> [Supplied entries]
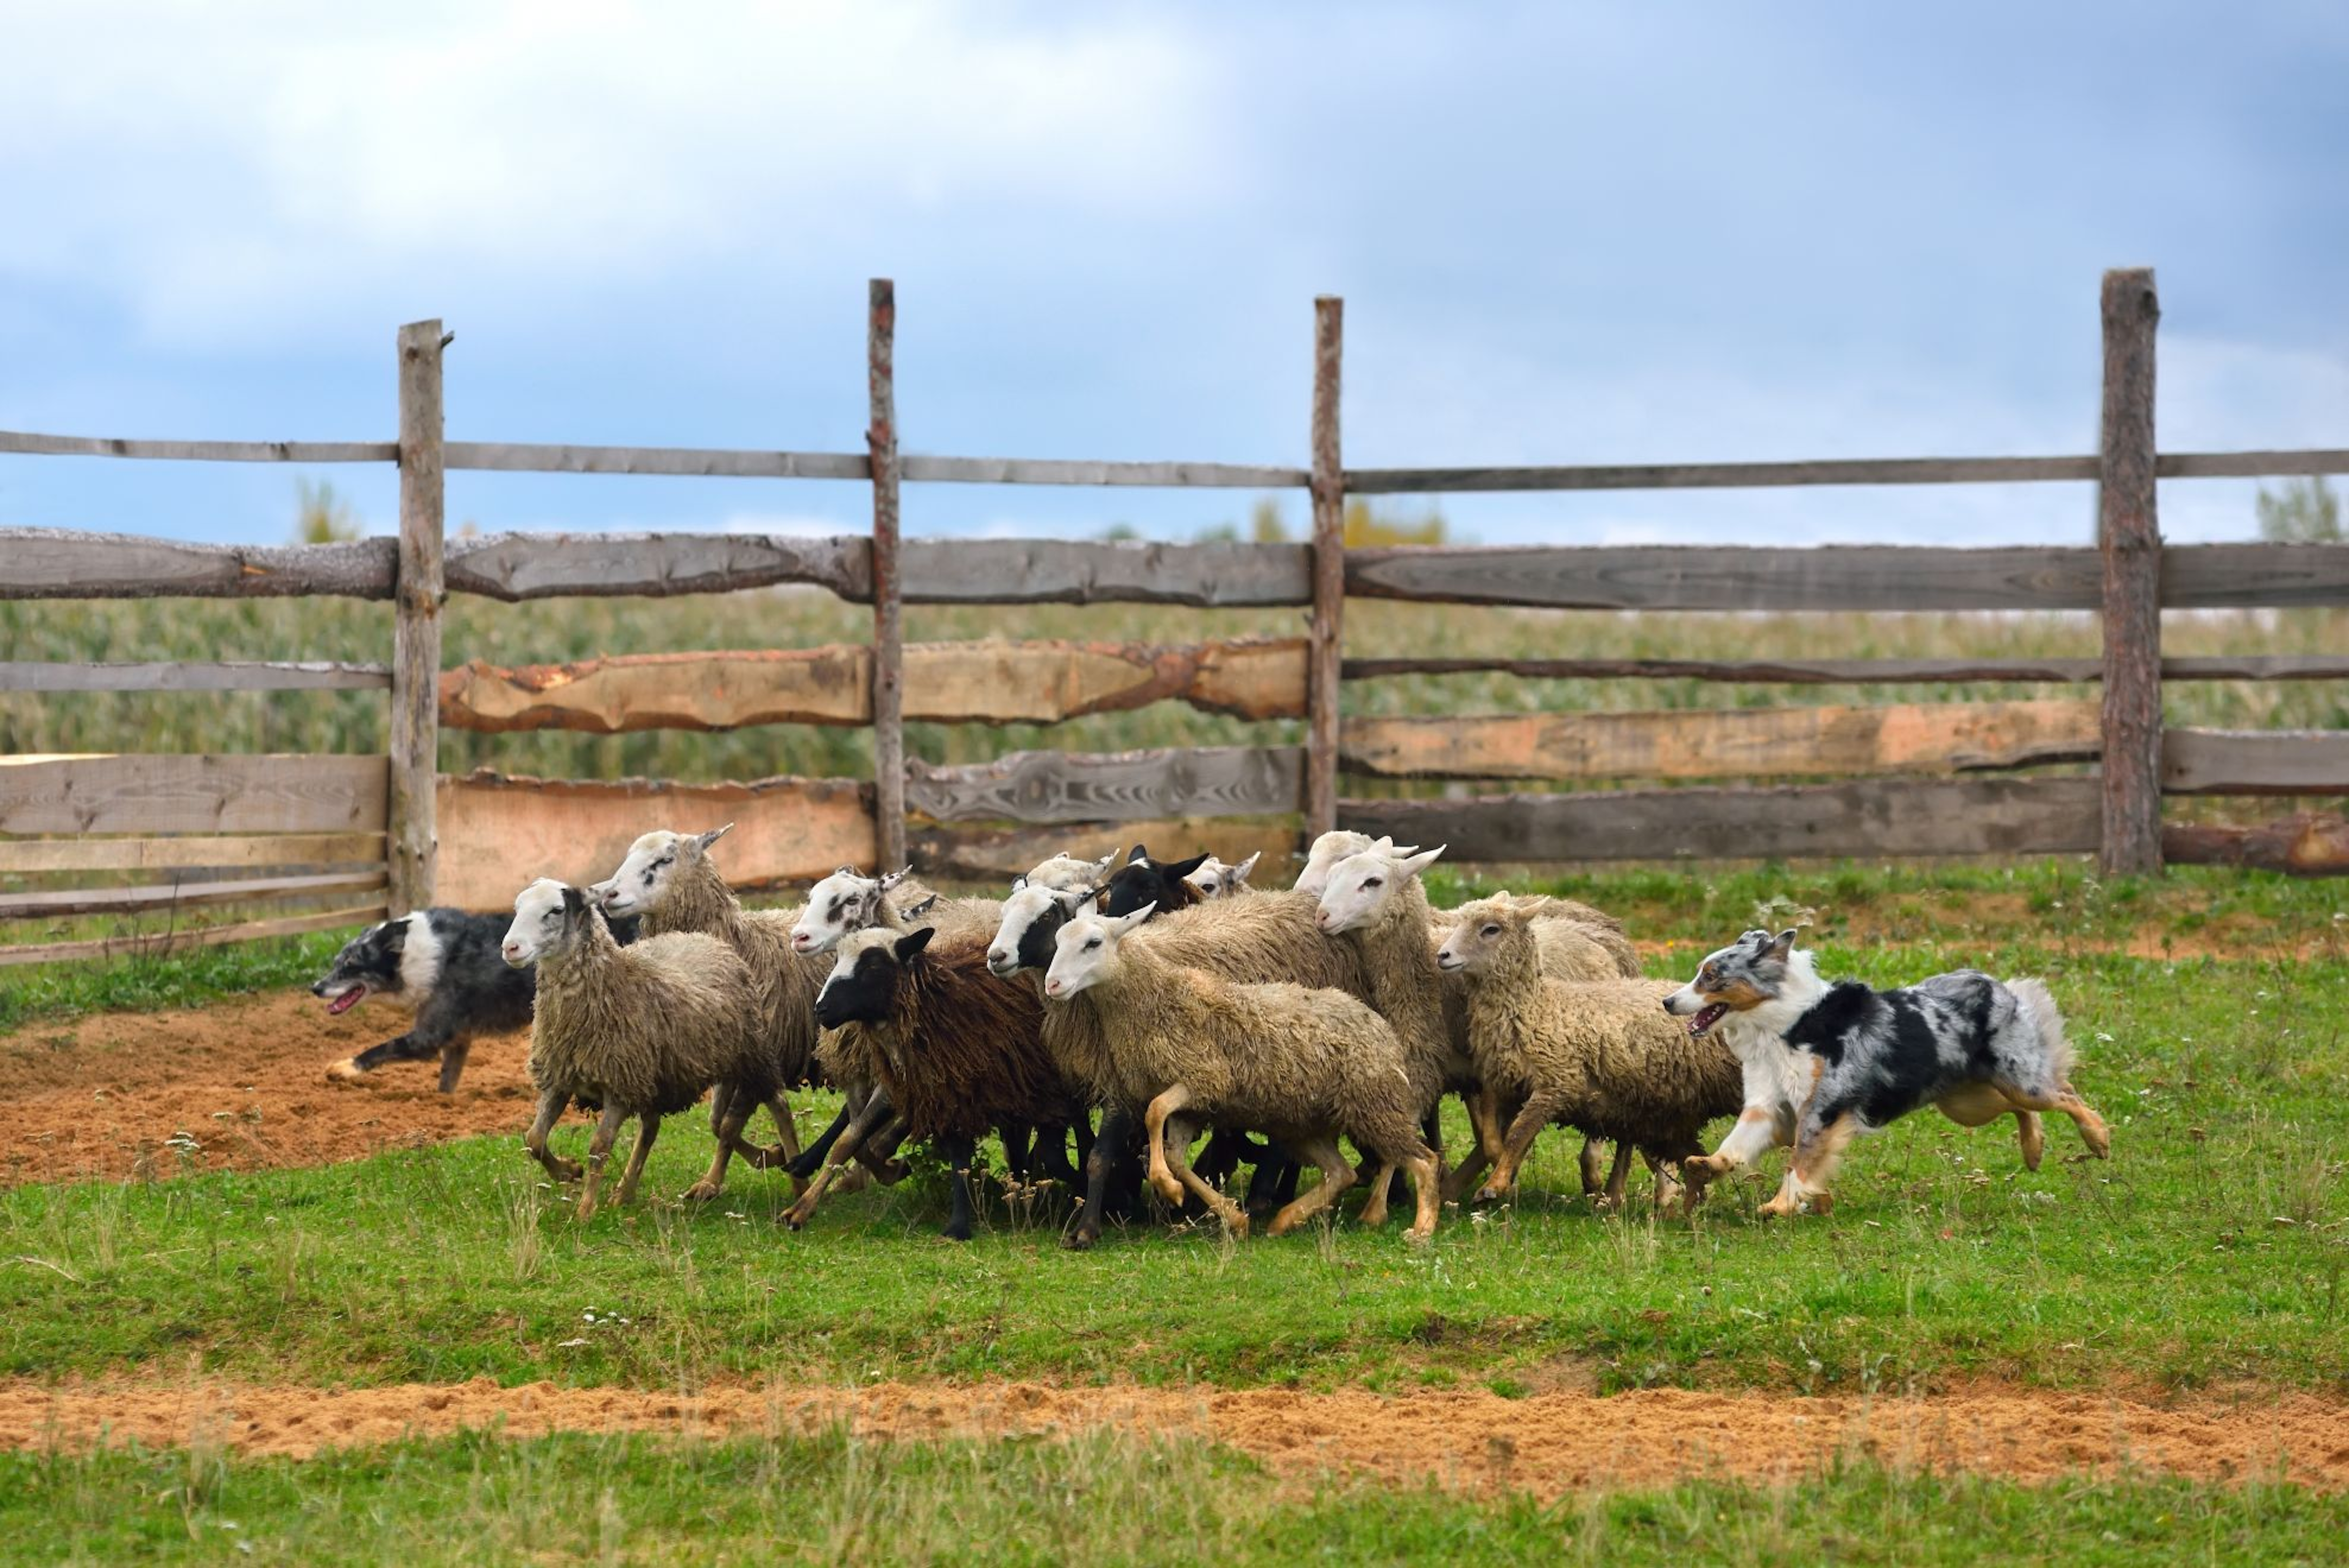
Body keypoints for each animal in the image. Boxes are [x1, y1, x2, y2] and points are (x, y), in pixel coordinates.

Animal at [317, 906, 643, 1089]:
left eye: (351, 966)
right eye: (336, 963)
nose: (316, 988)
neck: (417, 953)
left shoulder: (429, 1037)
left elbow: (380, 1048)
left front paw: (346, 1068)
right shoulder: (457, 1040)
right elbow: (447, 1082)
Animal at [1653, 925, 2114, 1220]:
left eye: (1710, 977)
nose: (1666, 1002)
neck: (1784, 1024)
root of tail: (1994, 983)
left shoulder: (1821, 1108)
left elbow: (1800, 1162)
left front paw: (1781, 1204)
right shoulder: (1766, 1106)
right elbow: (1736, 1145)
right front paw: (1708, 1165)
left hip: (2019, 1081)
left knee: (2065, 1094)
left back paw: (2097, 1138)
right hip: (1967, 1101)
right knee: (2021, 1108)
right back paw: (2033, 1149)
==
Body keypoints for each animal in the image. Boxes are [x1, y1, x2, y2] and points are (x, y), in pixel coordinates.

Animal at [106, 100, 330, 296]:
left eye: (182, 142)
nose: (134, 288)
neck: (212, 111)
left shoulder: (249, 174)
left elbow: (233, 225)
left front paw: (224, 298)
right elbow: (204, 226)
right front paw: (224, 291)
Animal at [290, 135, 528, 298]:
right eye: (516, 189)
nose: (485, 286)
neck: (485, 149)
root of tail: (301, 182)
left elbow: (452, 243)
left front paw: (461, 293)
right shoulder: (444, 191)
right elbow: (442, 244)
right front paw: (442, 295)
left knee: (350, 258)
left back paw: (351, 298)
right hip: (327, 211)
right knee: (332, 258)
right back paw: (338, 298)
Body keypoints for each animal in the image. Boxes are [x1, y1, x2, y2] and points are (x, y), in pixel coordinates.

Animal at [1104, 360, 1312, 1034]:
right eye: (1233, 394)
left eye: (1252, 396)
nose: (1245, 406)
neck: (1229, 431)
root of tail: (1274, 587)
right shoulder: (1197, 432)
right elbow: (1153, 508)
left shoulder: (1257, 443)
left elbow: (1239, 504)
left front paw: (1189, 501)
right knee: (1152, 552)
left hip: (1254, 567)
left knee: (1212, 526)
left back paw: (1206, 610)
==
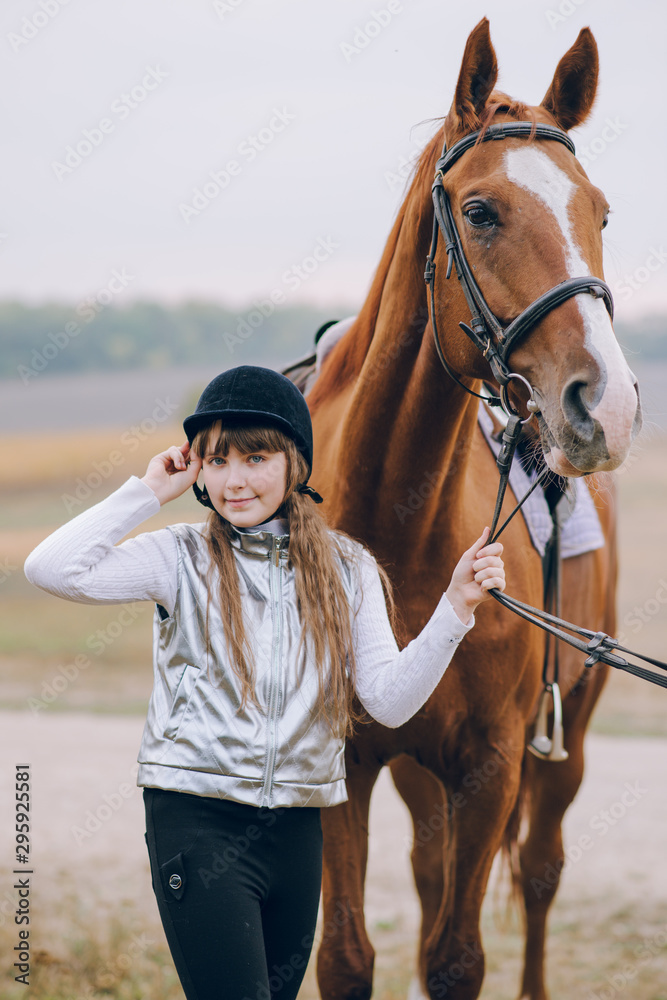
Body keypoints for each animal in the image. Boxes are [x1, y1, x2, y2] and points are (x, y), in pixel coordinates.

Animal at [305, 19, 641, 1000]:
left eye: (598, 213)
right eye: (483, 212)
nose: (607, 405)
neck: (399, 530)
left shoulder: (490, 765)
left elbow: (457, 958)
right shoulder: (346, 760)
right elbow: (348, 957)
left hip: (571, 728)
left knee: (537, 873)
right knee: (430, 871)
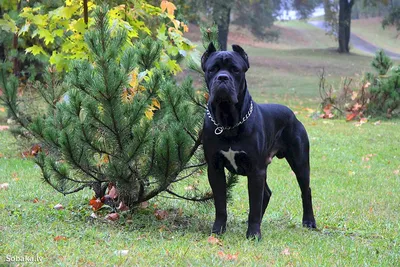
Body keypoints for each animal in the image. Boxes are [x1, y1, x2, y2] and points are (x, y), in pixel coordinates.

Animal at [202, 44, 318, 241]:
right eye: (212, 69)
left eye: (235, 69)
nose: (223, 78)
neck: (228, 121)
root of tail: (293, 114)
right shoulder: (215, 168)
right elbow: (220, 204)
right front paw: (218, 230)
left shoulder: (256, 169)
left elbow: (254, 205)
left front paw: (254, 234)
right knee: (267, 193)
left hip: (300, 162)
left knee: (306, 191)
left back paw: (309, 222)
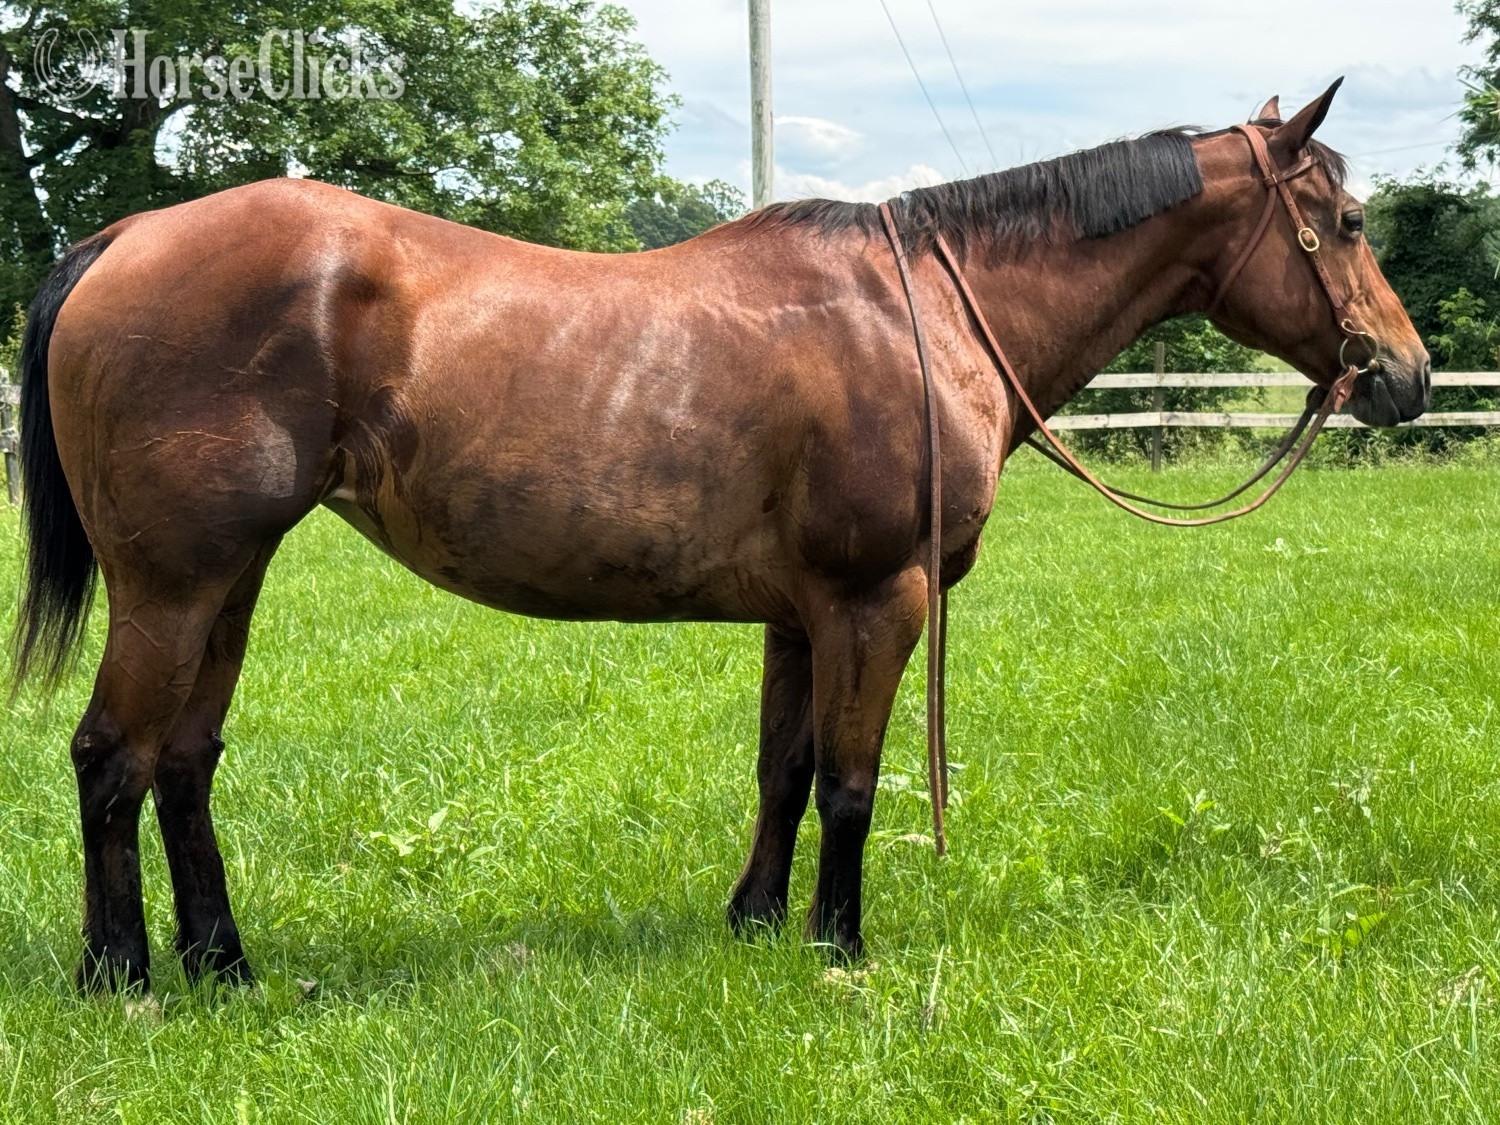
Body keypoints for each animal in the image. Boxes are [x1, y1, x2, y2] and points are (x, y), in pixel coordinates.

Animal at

> [Required work] Beginning at the line above that contains "right shoulder: (1766, 1106)", return each line exactly through the line that contains "right back paw: (2033, 1149)", and no others.

> [Response]
right shoulder: (1766, 1106)
right elbow: (1736, 1145)
right front paw: (1708, 1165)
left hip: (2019, 1081)
left knee: (2065, 1094)
left back paw: (2097, 1138)
right hip: (1967, 1101)
right knee: (2021, 1108)
right back paw: (2033, 1149)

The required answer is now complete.